Now all hunts have to registered, supervised and all hunters within the hunting group must wear fluorescent jackets. Also to protect the wildlife, only certain animals can be shot and only at certain times of the year. The result, the forests are filling up with wildlife again and we can once again hear the sound of song birds.

Each animal has its own “chasse” dates from 20th September to 28th February for deer, 15th August to 28th February for wild boar, 20th September to 13th December for hare east of Saône, 11th October to 13th December for hare west of the Saône  and for pheasant and other game birds 20th September to 31st December, no hunting when there is snow and the local paper reminded hunters that racing pigeons are not wild animals and are protected by the law! However, the Chasse supplement of the local paper did not mention the dates for the most hunted animal in Burgundy. Fortunately during our picnic at Cluny’s Ouvrez les Portes a couple of weeks ago, we were given those dates as well. From the 1st of July until mid February you can hunt snails!
*-*-*
Exercise objective
Pick up the account of hunting seasons in Burgundy above and write its next few sentences, starting right after the last line shown.

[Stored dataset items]
*-*-*
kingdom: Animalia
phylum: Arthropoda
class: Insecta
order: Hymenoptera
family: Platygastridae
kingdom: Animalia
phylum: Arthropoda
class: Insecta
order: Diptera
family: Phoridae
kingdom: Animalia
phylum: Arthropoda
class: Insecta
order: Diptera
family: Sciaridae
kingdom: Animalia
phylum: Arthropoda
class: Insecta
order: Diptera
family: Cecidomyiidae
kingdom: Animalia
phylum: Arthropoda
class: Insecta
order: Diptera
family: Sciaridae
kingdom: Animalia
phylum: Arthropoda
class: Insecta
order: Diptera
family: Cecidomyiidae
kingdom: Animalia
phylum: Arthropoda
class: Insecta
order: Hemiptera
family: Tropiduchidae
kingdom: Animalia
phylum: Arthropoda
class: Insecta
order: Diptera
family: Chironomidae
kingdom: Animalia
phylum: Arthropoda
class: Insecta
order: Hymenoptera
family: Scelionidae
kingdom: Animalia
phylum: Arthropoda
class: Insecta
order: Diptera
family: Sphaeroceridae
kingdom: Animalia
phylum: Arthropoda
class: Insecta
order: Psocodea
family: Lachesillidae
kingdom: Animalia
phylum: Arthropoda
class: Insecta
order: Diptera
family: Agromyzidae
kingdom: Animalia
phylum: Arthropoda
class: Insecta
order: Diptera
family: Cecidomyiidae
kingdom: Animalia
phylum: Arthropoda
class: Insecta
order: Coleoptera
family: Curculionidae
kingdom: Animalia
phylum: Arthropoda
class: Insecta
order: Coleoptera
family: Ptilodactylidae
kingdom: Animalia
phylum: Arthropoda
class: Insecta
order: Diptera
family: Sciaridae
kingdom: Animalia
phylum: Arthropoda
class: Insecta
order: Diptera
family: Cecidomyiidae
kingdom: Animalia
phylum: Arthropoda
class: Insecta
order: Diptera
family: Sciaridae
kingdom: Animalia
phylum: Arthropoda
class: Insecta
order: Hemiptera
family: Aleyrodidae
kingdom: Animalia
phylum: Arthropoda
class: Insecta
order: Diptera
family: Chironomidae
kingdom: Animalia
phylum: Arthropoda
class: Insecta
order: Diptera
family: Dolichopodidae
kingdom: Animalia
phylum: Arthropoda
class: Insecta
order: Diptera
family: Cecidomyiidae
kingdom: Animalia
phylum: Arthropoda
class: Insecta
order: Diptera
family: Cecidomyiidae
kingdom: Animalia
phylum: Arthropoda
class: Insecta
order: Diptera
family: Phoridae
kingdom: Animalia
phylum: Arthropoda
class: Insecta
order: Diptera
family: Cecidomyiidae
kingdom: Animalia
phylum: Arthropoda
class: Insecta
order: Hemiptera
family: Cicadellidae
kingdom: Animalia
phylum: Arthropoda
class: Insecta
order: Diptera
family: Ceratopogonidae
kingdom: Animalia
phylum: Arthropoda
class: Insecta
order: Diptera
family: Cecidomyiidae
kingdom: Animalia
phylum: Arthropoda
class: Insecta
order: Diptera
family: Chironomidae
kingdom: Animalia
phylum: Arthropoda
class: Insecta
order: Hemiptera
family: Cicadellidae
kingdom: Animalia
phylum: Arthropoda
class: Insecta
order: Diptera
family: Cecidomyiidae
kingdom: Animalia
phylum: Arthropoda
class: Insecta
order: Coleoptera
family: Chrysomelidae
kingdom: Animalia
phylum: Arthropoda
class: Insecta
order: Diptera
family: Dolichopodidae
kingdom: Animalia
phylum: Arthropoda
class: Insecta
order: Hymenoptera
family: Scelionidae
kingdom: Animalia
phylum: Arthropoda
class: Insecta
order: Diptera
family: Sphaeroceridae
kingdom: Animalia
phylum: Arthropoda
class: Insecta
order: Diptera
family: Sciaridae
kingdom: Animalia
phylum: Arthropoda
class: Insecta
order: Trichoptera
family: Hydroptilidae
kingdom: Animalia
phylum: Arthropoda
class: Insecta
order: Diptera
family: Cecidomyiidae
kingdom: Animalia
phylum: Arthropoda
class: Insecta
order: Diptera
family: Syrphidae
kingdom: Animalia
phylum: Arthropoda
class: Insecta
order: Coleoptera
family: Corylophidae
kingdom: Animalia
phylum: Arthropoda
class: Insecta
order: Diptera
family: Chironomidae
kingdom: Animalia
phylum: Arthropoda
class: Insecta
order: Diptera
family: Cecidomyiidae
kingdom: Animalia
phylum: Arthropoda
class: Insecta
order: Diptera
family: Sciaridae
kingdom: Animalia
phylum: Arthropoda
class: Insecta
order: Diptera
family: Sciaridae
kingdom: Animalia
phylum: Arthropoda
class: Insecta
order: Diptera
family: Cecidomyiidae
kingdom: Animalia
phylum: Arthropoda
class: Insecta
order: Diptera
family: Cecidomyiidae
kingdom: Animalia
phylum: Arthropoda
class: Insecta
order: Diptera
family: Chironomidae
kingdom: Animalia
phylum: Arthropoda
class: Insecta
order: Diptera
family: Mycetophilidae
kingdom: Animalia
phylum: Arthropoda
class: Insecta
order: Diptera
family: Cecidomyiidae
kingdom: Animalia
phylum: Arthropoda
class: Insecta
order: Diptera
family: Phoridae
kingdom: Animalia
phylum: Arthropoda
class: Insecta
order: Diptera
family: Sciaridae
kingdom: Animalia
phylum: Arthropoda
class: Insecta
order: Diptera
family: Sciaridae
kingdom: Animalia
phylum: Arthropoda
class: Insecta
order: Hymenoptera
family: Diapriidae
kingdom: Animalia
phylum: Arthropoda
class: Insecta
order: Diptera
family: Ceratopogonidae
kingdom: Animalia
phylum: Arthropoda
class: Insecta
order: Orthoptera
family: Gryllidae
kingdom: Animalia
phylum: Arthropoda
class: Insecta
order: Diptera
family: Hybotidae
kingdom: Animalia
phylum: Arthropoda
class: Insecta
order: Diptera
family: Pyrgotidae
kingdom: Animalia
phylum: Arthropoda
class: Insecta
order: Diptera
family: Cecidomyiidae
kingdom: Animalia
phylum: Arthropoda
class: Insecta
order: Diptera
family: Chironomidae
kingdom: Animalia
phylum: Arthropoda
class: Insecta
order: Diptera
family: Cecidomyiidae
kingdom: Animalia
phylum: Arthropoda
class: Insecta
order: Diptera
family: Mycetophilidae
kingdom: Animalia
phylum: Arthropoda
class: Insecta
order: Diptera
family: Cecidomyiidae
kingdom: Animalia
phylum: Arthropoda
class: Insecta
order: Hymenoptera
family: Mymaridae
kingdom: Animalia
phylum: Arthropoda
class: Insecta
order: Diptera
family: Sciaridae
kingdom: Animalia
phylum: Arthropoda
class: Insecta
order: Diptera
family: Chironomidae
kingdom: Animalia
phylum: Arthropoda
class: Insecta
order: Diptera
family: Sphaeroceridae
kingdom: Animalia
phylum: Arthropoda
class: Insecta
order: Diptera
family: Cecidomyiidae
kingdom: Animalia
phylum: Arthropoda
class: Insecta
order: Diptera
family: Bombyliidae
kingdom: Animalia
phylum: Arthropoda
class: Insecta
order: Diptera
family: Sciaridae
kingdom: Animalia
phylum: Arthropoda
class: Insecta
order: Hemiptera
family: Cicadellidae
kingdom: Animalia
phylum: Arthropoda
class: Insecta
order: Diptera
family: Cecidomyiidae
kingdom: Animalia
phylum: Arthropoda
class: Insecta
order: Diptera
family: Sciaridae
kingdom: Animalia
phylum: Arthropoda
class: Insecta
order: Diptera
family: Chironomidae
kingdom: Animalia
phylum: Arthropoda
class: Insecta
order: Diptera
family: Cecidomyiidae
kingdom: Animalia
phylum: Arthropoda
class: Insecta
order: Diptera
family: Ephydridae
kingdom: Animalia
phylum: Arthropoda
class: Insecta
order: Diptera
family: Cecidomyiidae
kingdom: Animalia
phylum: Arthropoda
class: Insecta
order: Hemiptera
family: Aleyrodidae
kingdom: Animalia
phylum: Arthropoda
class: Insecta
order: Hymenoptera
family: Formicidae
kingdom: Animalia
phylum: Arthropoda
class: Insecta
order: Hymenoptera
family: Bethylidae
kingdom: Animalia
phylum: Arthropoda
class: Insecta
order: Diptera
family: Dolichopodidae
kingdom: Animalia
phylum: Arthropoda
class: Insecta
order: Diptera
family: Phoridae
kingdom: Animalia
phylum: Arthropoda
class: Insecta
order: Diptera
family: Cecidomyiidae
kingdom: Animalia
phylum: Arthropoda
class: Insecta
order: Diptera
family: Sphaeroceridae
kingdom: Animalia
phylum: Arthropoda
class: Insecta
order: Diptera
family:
*-*-*
Expected answer
 On the 20th of September (coincidently my birthday), we had to sort out a chasse of our own. It was a drizzly day but worse than that, the toilet in one of the gites had given up the ghost, the chasse (flushing mechanism) needed replacing and with guests arriving that evening, time was of the essence. After lots of water on the floor, lots of cursing and two tons of silicon we had a leak free chasse, just in time for the new guests.

One toilet fixed only three more to go. The start of the chasse season has now taken on a whole new meaning.